I don’t know about this one. I mean Reddit memes don’t always originate from Reddit, time and time again id see old internet content from 12 years ago from ifunny or 9gag etc.
I also think that if a lot of the users have been in a Reddit tunnel for a long time, of course they’re going to think similarly… questions even on Reddit get repeated ad nauseum (e.g “redditors, what is the most nsfw thing that’s happened to you” and people commenting about actual OHSA stuff instead of sexy stuff= haha).
I’m not entirely sure humans are capable of have original thoughts 100% of the time. Probably not even 20%. That’s especially true if they’re getting all their info/humor from the same places.Memes are memes!
Slightly off topic, but OMG I would absolutely love a community that’s “NSFW, but actually OSHA violations.” It would probably be a pain in the buns to mod, though.
When googling information i usually end the search with “reddit” as Reddit makes it harder to view without signing in to the app i want to be able to google with the word lemmy instead so having the information here is helpful
@nxlemmy
Only difference here is maybe some posts don’t originate on an instance with the word Lemmy in it. It could be kbin or feddit or beehaw, etc.We gotta find out whatever the best search term would be for the Fediverse.
But there probably is a instance with Lemmy in its name that has it indexed
Lots of people like to collect things. When they move, they want to take their collections with them.
And there is so much knowledge deposited in reddit that it would be unwise to let its future on the hands of gold seekers. I wish we had more time for the backups, and that those that overwrote their posts and comments can share that lost info here.
With c/Titanfall, we’re using the lemmit bot to re-post some of the stuff from reddit to lemmy.
We’re curating what exactly makes it to the new community, but it’s a short term way to have some content to get started with.
Long term, I would not want it to continue
It’s a factor that supports getting to critical mass, but should be used in moderation.
Reddit founders incessantly posted stuff from Digg and created fake conversation threads.
Most content driven platforms have the same problem and initial practice due to the chicken-and-egg problem. If you don’t have content, users not gonna come; if users aren’t there, they won’t be submitting content. So to kick start a community, you’d need a group of vocal users contributing a lot of content and interacting with them.

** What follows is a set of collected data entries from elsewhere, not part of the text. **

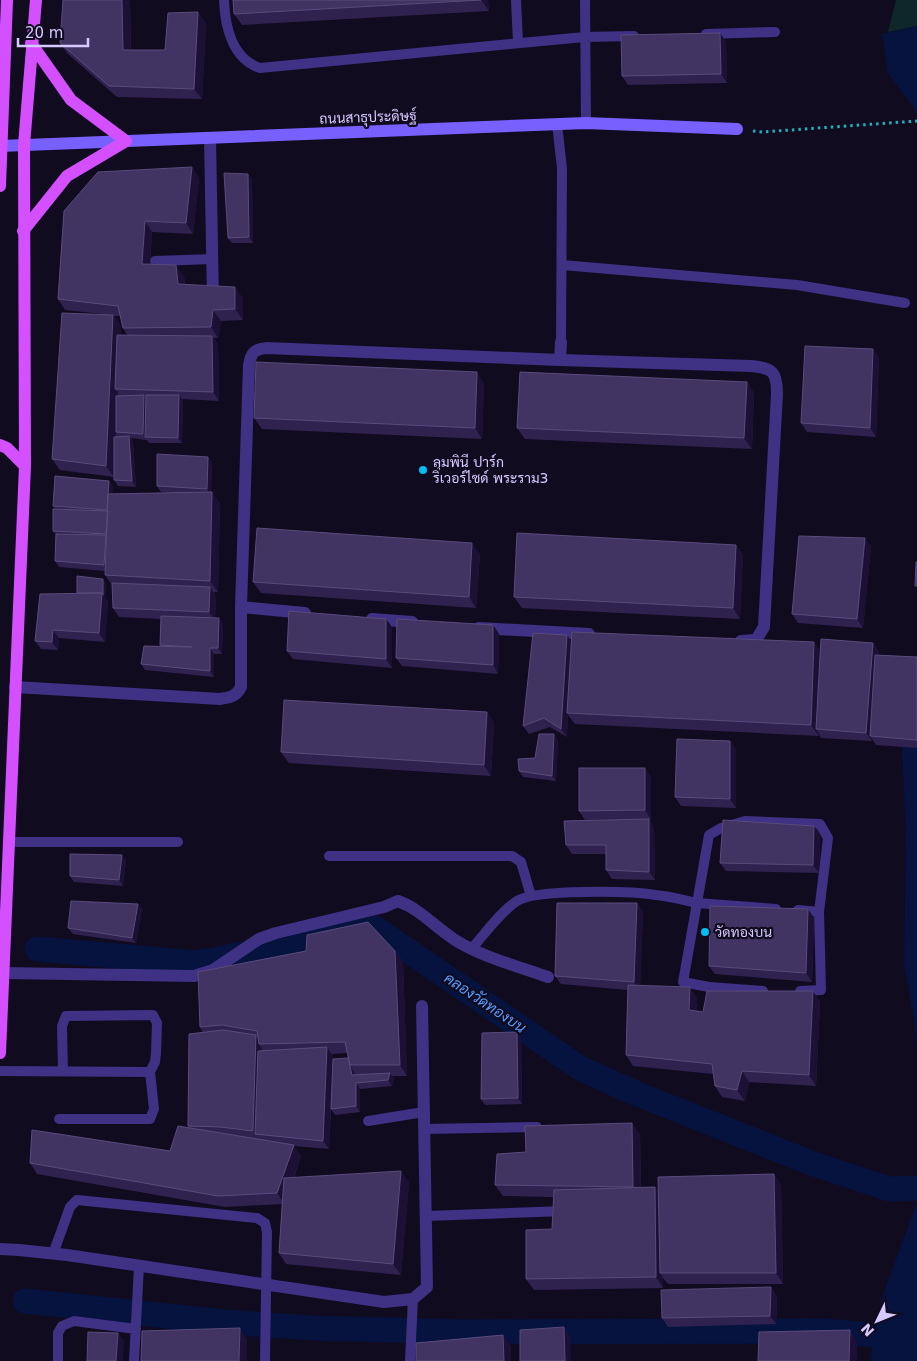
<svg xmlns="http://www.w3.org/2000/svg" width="917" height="1361" viewBox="0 0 917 1361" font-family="'DejaVu Sans',Sarabun,sans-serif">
<rect width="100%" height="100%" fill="#110b20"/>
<path fill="#0d272a" d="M896,0H917V26L888,32Z"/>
<path fill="#05133e" d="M917,26V112L888,73L882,34Z
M917,720V1044L914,1019L904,966L906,834L901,722Z
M917,1202V1361H870L881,1300Z"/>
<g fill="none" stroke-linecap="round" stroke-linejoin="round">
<path stroke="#05133e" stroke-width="25" d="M37,949L197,963L375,928L580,1068L635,1093L811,1163L889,1189L917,1188
M25,1301L224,1322L314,1328L462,1332L821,1331L917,1338"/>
<path stroke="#23afb9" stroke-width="3" stroke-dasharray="2.5 4" stroke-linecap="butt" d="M753,131L762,132L917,121"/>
<path stroke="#3f3183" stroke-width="10" d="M224,0C225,26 232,59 260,68L584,37L634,36
M516,0L518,43
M585,0L586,123
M706,34L775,32
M557,124L562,168L561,342
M155,261L213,259
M562,265L797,285L905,303
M9,842H178
M329,856H512L521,862L531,896
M776,909L697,903L709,835L721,828L745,821L820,824L828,838L819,912L821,990L800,991
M798,910L819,912
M472,948C485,934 501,911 517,901C535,889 631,891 655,895C669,896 683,900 697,903L683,982L709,987L763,991
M0,1071L150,1072L155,1062L156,1053L157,1023L153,1015L66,1016L62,1026L63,1071
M59,1119H150L154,1109L150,1072
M368,1121L424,1112
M424,1129L537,1127
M426,1216L566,1211
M53,1254L70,1207L77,1200L257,1218L265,1223L267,1232L265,1361
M58,1361V1333L62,1326L74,1321L136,1329
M134,1361L139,1266
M410,1361L413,1299"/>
<path stroke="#3f3183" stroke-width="12" d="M210,138L213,300
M561,342L560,360L751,366C773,368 777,372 777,394L764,627L756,640L741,641
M241,607L249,365C251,353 254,349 267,348L560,360
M372,619L412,622
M479,628L589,634
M15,687L220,699C230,697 236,697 241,687V607L305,613
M3,973L194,976L213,970L259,939L276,933L384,907L398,901C420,909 435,927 455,940C482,957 517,966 548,977
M0,1249L19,1250L67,1255L384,1302L413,1299L427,1287L422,1006"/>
<path stroke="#7860ff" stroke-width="12" d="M0,146L586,123L737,129"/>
<path stroke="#d450ff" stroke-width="12" d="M23,231L67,176L126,141L71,100L31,43
M0,445L7,448L25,466
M0,1053L25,466L24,145L36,0"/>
<path stroke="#d450ff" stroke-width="12" d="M0,186L7,0"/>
</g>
<path fill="#30224f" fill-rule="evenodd" d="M130,0L131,50H165L206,23L202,99L117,97L68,54L60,43Z
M233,0H488L489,11L242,25L234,14Z
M720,33L726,42L727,83L628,85L622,76Z
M199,178L193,234L152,232L150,264L184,276L185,284L243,298V320L221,321L218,338H214L218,344L219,401L182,399L183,401L182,443H149L147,440L131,438L133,442L136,487L118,486L114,480V477L60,470L52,459L103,314L65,310L58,299L64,211ZM114,316H120L123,328L127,335H120L121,326Z
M252,179L253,243H232L228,238Z
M879,357L876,437L807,432L801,423Z
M747,382L754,393L752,449L525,439L517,428Z
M484,383L482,439L262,429L254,418Z
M208,457L212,463L211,492L220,503L218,592H214L216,596L215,618L223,624L222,654H214V677L145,670L141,664L161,646L160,645L161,619L119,617L113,608L112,585L105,575V571L59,567L55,561L56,535L53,531L55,509L53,506L109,481L113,487L112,494L175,493L161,492L157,486Z
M736,545L743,555L740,619L522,608L514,597Z
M871,546L863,628L798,623L792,614Z
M480,554L476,608L261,593L253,582Z
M106,582L105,598L108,602L105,642L59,638L58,650L41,649L35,641L77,593Z
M386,619L392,627V668L293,659L287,651Z
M493,625L499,634L498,674L402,666L396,658Z
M572,642L820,650L873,643L879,652V655L917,657V748L876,745L872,739V741L821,738L819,734V736L575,724L568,715L567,737L550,727L529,734L523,726Z
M487,712L494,723L491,776L289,763L281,752Z
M558,740L556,781L523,777L519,771Z
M736,749V808L681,806L675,797Z
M651,777V819L585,820L579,811Z
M649,819L654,828L655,880L612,879L606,870V854H572L566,845Z
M814,826L820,834L819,873L726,871L720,863Z
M122,855L126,861L123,886L74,882L70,876Z
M637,903L643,912L640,985L697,998V1011L703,1012L813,991L820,1002L816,1086L749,1082L745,1101L722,1097L715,1086L713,1074L633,1066L626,1055L628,990L561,984L555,976Z
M138,904L142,909L136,943L73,934L68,928Z
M814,918L812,982L715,974L709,966Z
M395,951L403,962L407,1076H392L394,1079L392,1086L360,1089V1112L335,1115L331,1109L332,1091L329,1149L294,1146L301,1156L294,1178L409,1182L401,1275L286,1264L279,1253L282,1204L225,1207L37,1174L30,1163L170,1151L188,1128V1126L203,1033L200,1027ZM347,1053L348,1059H333V1056L332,1054Z
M521,1038L522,1104L485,1105L481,1099Z
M640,1134L641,1187H655L658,1191L774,1174L781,1185L783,1284H668L663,1278V1288L534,1290L526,1279L552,1229L553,1197L503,1196L495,1185L526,1152Z
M777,1296L776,1324L668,1327L662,1318Z"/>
<path fill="#1c1134" d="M122,0H130L131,61L123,50Z
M481,0H488L489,11Z
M198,12L206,23L202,99L194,89Z
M720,33L726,42L727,83L721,74Z
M192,167L199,178L193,234L186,223Z
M248,174L252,179L253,243L249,237Z
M145,221L152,232L149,274L142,264Z
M176,265L184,276L186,295L178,284Z
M235,287L243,298V320L235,309Z
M213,310L221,321L218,338L211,327Z
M113,315L121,326L118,389H115L118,392L114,477L106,466Z
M212,336L218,344L219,401L213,392Z
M873,349L879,357L876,437L870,428Z
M477,372L484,383L482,439L475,428Z
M747,382L754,393L752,449L744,438Z
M144,395L148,401L145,437L143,434Z
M179,395L183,401L182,443L178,438Z
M129,436L133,442L136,487L132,481Z
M208,457L212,463L211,495L207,489Z
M109,481L113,487L110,540L106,534L108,512L107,510Z
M212,492L220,503L218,592L210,581Z
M106,535L110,541L108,571L104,565Z
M865,538L871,546L863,628L857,619Z
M472,543L480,554L476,608L469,597Z
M736,545L743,555L740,619L733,608Z
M103,579L106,582L105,598L108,602L105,642L99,633Z
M210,587L216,596L215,621L209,612Z
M219,618L223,624L222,654L218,648Z
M386,619L392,627V668L386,659Z
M493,625L499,634L498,674L493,665Z
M53,630L59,638L58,650L52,642Z
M567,635L573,643L567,713L568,715L567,737L561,729Z
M814,642L822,653L816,729L819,734V736L811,725Z
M873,643L879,652L872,737L870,736L872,739V741L866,733Z
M210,648L214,654V677L210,671Z
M487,712L494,723L491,776L484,765Z
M554,734L558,740L556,781L552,776Z
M730,741L736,749V808L730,799Z
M645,768L651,777V819L645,810Z
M649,819L654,828L655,880L649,872Z
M814,826L820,834L819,873L813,865Z
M122,855L126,861L123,886L119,880Z
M637,903L643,912L640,991L634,982Z
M138,904L142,909L136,943L132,938Z
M808,909L814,918L812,982L806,973Z
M395,951L403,962L407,1076L400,1065Z
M690,987L697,998V1021L689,1010Z
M813,991L820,1002L816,1086L809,1075Z
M517,1032L521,1038L522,1104L518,1098Z
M256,1035L262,1044H259L262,1048L259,1134H255L253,1131Z
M327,1047L333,1056L329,1149L323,1141Z
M350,1066L354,1072L356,1080L352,1075Z
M742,1071L749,1082L745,1101L737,1090Z
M390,1073L394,1079L392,1086L388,1080Z
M356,1083L360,1089V1112L356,1106Z
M632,1123L640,1134L641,1198L633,1187Z
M294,1145L301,1156L284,1204L277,1193Z
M401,1171L409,1182L401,1275L393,1264Z
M774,1174L781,1185L783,1284L776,1273Z
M655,1187L663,1198L660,1273L663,1278V1288L656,1277Z
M771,1287L777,1296L776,1324L770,1316Z
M564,1327L570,1336L571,1361H565Z
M240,1328L247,1339V1361H239Z
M850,1330L857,1341V1361H849Z
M118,1333L124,1341L123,1361H116Z
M503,1335L511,1346V1361H504Z"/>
<path fill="#423462" stroke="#594b7b" d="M63,0H122L123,50H165L168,13L198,12L194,89L109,86L60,43Z
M233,0H481L234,14Z
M720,33L721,74L622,76L621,35Z
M192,167L186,223L145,221L142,264L176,265L178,284L235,287V309L213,310L211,327L123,328L118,306L58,299L64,211L98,172Z
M224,173L248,174L249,237L228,238Z
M62,313L113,315L106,466L52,459Z
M117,335L212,336L213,392L115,389Z
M805,346L873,349L870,428L801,423Z
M256,362L477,372L475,428L254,418Z
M520,372L747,382L744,438L517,428Z
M144,395L143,434L116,432V396Z
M146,395H179L178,438L145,437Z
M129,436L132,481L114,480V437Z
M157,454L208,457L207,489L157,486Z
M55,476L109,481L107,510L53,506Z
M212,492L210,581L105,575L108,494Z
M53,509L108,511L106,534L53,531Z
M257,528L472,543L469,597L253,582Z
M517,533L736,545L733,608L514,597Z
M56,534L106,535L104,565L55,561Z
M799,536L865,538L857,619L792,614Z
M916,562H917V586H915Z
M77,576L103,579V595L102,593H77Z
M112,583L210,587L209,612L113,608Z
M102,593L99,633L53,630L52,642L35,641L40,594Z
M289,611L386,619V659L287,651Z
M161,616L219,618L218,648H210V671L141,664L144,646L192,647L160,645Z
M397,619L493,625V665L396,658Z
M572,632L814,642L811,725L567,713Z
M533,633L567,635L561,729L544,718L523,726Z
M821,639L873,643L866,733L816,729Z
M875,655L917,657V740L870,736Z
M284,700L487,712L484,765L281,752Z
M539,734H554L552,776L519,771L518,759L535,758Z
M677,739L730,741V799L675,797Z
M579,768H645V810L579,811Z
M649,819V872L606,870V845H566L564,821Z
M723,820L814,826L813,865L720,863Z
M70,854L122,855L119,880L70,876Z
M71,901L138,904L132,938L68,928Z
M557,903H637L634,982L555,976Z
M710,906L808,909L806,973L709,966Z
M368,922L395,951L400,1065H350L345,1042L259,1044L257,1031L222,1025L200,1027L198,972L306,951L307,935Z
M628,985L690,987L689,1010L703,1012L707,991H813L809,1075L742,1071L737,1090L715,1086L712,1064L626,1055Z
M223,1030L256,1035L253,1131L220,1127L188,1126L189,1034Z
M517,1032L518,1098L481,1099L482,1033Z
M327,1047L323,1141L255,1134L258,1051Z
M348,1058L352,1075L390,1073L388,1080L356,1083V1106L331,1109L333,1059Z
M632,1123L633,1187L495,1185L497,1154L526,1152L525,1126Z
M178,1126L294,1145L277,1193L218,1196L30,1163L32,1130L170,1151Z
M401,1171L393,1264L279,1253L284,1178Z
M774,1174L776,1273H660L658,1177Z
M655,1187L656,1277L526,1279V1230L552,1229L554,1190Z
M771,1287L770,1316L662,1318L661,1290Z
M564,1327L565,1361H520V1330Z
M240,1328L239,1361H141L142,1331Z
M850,1330L849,1361H758L759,1332Z
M88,1332L118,1333L116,1361H87Z
M503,1335L504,1361H416V1343Z"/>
<g fill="#00bdf4" stroke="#110b20" stroke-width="2">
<circle cx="423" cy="470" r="5"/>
<circle cx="705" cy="932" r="5"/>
</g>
<g text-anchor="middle" stroke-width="4.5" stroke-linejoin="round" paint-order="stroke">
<g font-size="14" fill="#d6c9ff" stroke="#110b20">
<text transform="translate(368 117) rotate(-2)" y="5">ถนนสาธุประดิษฐ์</text>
</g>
<g font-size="14" fill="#d6c9ff" stroke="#110b20" text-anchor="start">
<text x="433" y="467">ลุมพินี ปาร์ก<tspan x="433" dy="16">ริเวอร์ไซด์ พระราม3</tspan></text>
<text x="715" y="937">วัดทองบน</text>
</g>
<g font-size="15" font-style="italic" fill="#579cff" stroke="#110b20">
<text transform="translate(485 1003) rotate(34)" y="5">คลองวัดทองบน</text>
</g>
</g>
<g transform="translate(877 1321) rotate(227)" stroke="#110b20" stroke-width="4" paint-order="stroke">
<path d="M0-4L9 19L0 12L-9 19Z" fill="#d6c9ff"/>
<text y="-8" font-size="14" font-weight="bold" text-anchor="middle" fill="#d6c9ff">N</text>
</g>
<path d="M18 38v8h70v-8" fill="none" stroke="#d6c9ff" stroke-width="2.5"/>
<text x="25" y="38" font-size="15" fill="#d6c9ff" stroke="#110b20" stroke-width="4" paint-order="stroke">20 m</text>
</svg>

There could be a few reasons.
- They want to copy over their favorite content.
- They want to try to attract more people to a community by bootstrapping content.
- They are trying to artificially inflate their instance for nefarious reasons.
Personally, I think adding some of your favorite Reddit posts is fine as long as you don’t blindly copy over everything from a subreddit. I have a couple communities that I brought over that I like, but without content, they mean nothing.